Bagikan:

JAKARTA - Menteri Keuangan (Menkeu) Sri Mulyani mengatakan bahwa pemerintah terus memantau dan memperhatikan kondisi global terhadap rencana pelepasan surat utang negara (SUN), utamanya yang berdenominasi valuta asing.

“Kementerian keuangan terus melakukan adopsi strategi pembiayaan utang yang sifatnya opportunistic dan fleksibel namun tetap berfokus pada prinsip kehati-hatian. Jadi dua faktor ini sangat dibutuhkan pada saat melihat kondisi market yang sangat dinamis,” ujarnya melalui saluran daring pada Rabu, 2 Februari.

Menurut Menkeu, salah satu yang menjadi pokok perhatian adalah normalisasi kebijakan moneter bank sentral Amerika Serikat, yakni The Federal Reserve.
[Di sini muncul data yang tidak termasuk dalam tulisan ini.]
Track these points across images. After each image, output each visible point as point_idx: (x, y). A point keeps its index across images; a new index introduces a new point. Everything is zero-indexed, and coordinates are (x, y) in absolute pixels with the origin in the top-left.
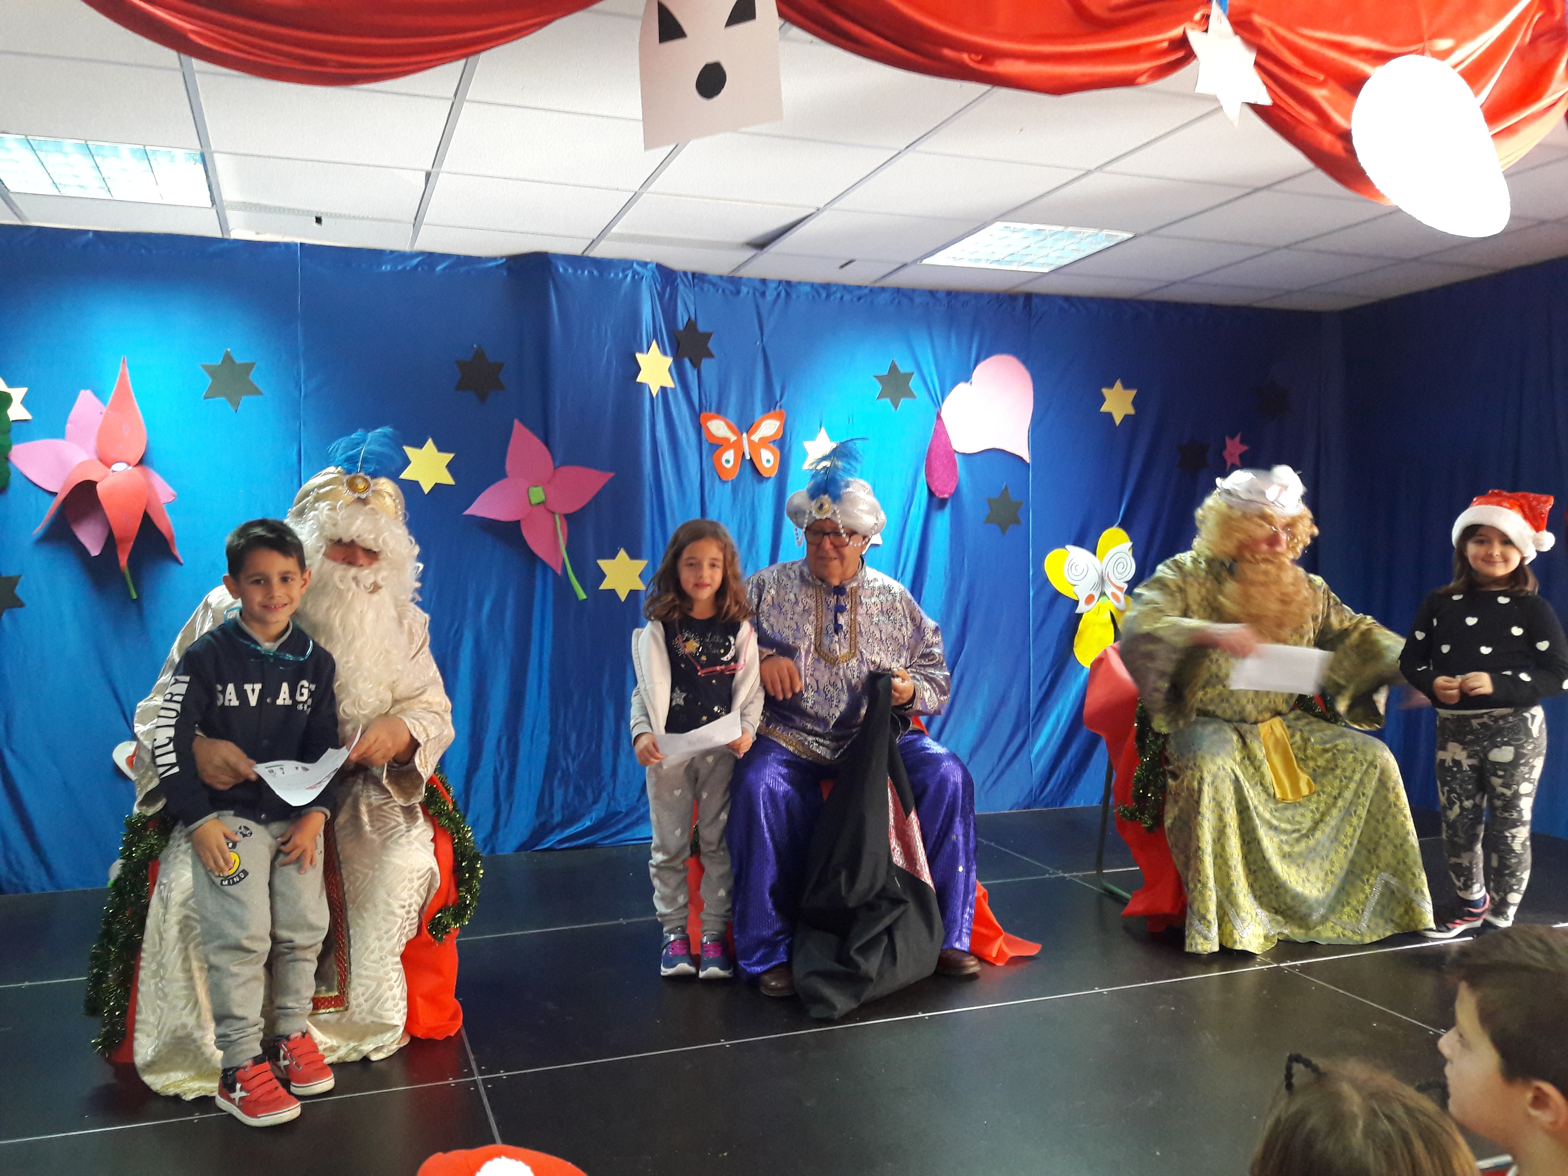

Diungkapkan oleh dia jika sinyal The Fed untuk menaikan suku bunga (fed fund rate/FFR) sangat jelas di tahun ini. Terlebih, level FFR sudah cukup lama berada pada posisi landai yang kemudian didorong oleh faktor inflasi yang tinggi.

“Seluruh negara-negara, terutama negara maju dengan level dan kecepatan pemulihan ekonomi mereka dan ditambah inflasi, akan melakukan normalisasi strategi secara lebih cepat. Maka dari itu bisa menimbulkan dampak spillover,” tuturnya.

Menkeu menambahkan, pemerintah terus mendesain agar realisasi pembiayaan tahun ini dapat dieksekusi secara hati-hati, seimbang dengan instrumen utang lain, serta sesuai amanat Undang-Undang APBN.

“Untuk adanya exit strategi, termasuk The Fed yang berencana menaikan fed fund rate tentu menimbulkan dampak. Jadi kita harus melihat timing dan juga bagaimana kesempatan kita untuk menerbitkan SUN di level global, termasuk mempertimbangkan faktor dalam negeri juga,” sambung dia.

Menkeu memastikan bahwa penerbitan utang tidak hanya mengacu pada satu valuta asing tertentu, tetapi juga mencakup euro maupun yen Jepang.

“Kita kalibrasi mengenai optimalisasi dari komposisi dari utang dalam mata uang asing versus domestic issuant. Disini perkembangan kondisi market akan menentukan timing-nya maupun size-nya yang tepat,” tegas dia.

Sebagai informasi, porsi kepemilikan surat utang oleh asing terus mengalami penurunan. Hal ini cukup baik untuk stabilitas perekonomian nasional karena dapat meredam pengaruh negatif saat terjadi capital outflow.

Dalam laporan APBN Kita edisi Januari 2022 diketahui bahwa total utang utang pemerintah hingga akhir Desember 2021 tercatat sebesar Rp6.908,87 triliun atau 41 persen dari PDB.

Dari jumlah tersebut, Rp6.090,31 triliun diantaranya dalam bentuk SUN. Adapun, porsi SUN valas sebesar Rp1.267,44 triliun, atau jauh lebih sedikit dari SUN domestik yang sebesar Rp4.822,87 triliun.

“Penerbitan (SUN) valas ini dengan melihat window of opportunity yang paling tepat, dan diharapkan memberikan dampak pada stabilitas kita dengan biaya serta risiko yang dapat dikelola secara baik,” tutup Menkeu Sri Mulyani.